A congressional briefing with a so-called Gang of Eight was held last summer in a secure room, called a Sensitive Compartmented Information Facility,. The committee included four Republicans and four Democrats: Senate Majority leader Mitch McConnell and House of Representatives Speaker John Boehner, and the House and Senate intelligence committee chairs, Senator Richard Burr and Representative Devin Nunes. The Democratics were: Senator Harry Reid and Representative Nancy Pelosi, and Senator Dianne Feinstein and Representative Adam Schiff of the intelligence committees, Reuters reports.

Beyond the headlines regarding the break-in of the DNC servers, is speculation on what the endgame might be. Does this hack signal the advent of a new agenda for bad actors?

"The most recent revelations suggest cyberespionage has evolved from previous strategies of secretive debilitations (like the Sony attack) or targeted theft of PII or IP to one where foreign agents just take whatever they can for reasons of intelligence and critically shaping foreign opinion,"  Dimitri Sirota, a cybersecurity veteran and CEO of BigID, told SCMagazine. 

Two things stand out from these most recent revelations, he said. First, past attacks aimed to take something down (like Sony) or steal something specific (like IP or PII). "But, more recent attacks just seem to grab whatever they can with the hope of finding something of interest later."

Secondly, Sirota said, past attacks intended to punish, warn or gather intelligence (i.e., espionage). "These new attacks seem to be aimed at affecting public opinion. Their purpose is to embarrass and to use our own free press against ourselves and in so doing distorting our own democracy." 

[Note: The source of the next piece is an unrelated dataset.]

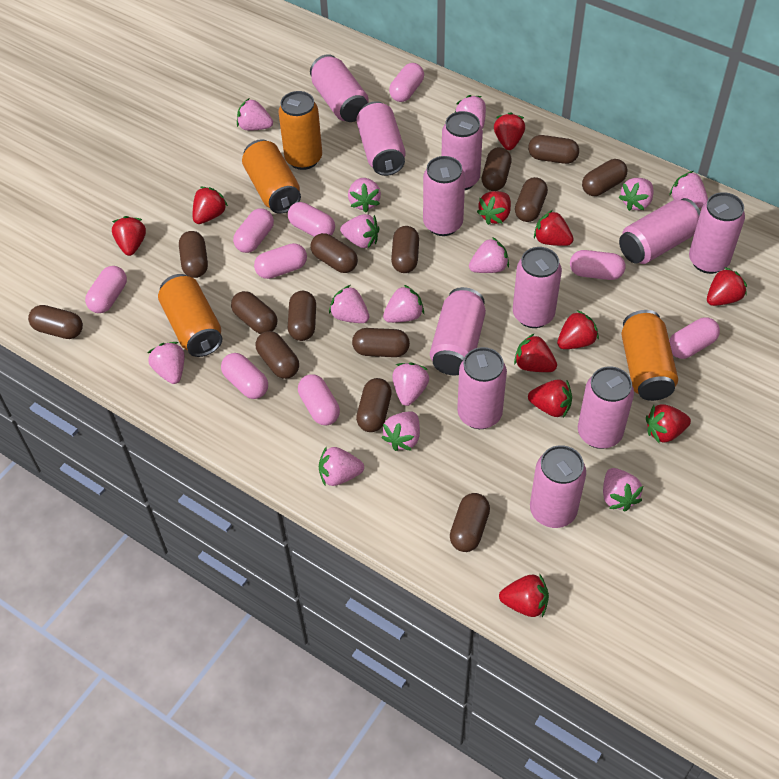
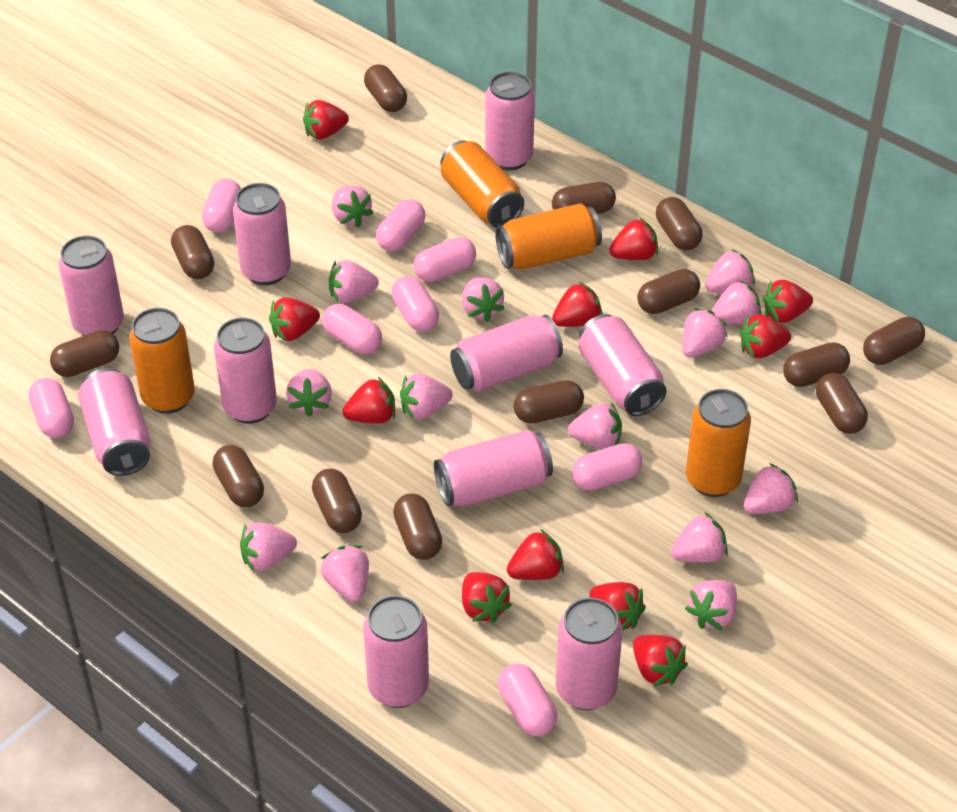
brown capsule: [28,305,83,339] [179,231,208,278] [231,291,277,334] [256,331,299,379] [288,291,316,341] [311,233,358,273] [352,328,410,357] [356,378,392,432] [391,226,419,273] [450,493,490,552] [482,147,512,191] [515,177,548,222] [528,135,579,164] [582,159,627,196] = 14 -> [50,330,119,377] [171,225,214,279] [212,445,264,507] [312,469,362,533] [364,64,407,112] [393,493,442,560] [514,380,584,424] [552,182,616,214] [637,269,700,314] [656,197,703,250] [783,342,850,387] [816,373,868,434] [863,317,925,365] = 13
pink can: [310,54,369,122] [356,101,406,176] [423,156,465,236] [430,287,486,375] [442,111,483,190] [457,347,507,429] [513,247,562,328] [530,445,586,528] [578,366,634,449] [619,198,700,264] [689,192,745,274] = 11 -> [59,235,124,336] [78,368,151,476] [214,317,277,424] [233,183,291,285] [363,595,429,708] [434,430,553,507] [450,315,563,392] [485,72,535,171] [556,598,622,710] [579,314,667,416] = 10
pink capsule: [85,266,127,313] [221,353,268,399] [233,208,274,253] [254,243,307,279] [288,202,335,237] [298,374,340,425] [389,63,424,102] [570,250,625,280] [669,317,720,359] = 9 -> [29,378,74,438] [202,179,241,233] [322,304,382,354] [376,199,425,252] [391,276,439,332] [414,237,476,282] [498,664,557,736] [571,443,642,491] = 8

Other experts question whether the breach might be a portent of even more disastrous things to come. “With the scope of the DNC breach expanding, we are now starting to understand the reality of the situation, as well as severity of the possible repercussions," Vishal Gupta, CEO of Seclore, told SCMagazine in an emailed statement. Stolen donor lists are one thing, he said, but the fact that more than 100 private email accounts were compromised could elevate this situation from disastrous to catastrophic.

Gupta posits that the theft of the emails, some of which likely contains highly sensitive information, may solidify the notion that this breach poses a legitimate risk to the integrity of the election process. "Nancy Pelosi is right in calling this the electronic equivalent of Watergate," he wrote. "Depending on how the emails' contents were secured (likely not well enough), the information gathered by Russia could rightly be considered a threat to national security. This further buttresses the need for datacentric security as the last line of defense in an increasingly borderless world.”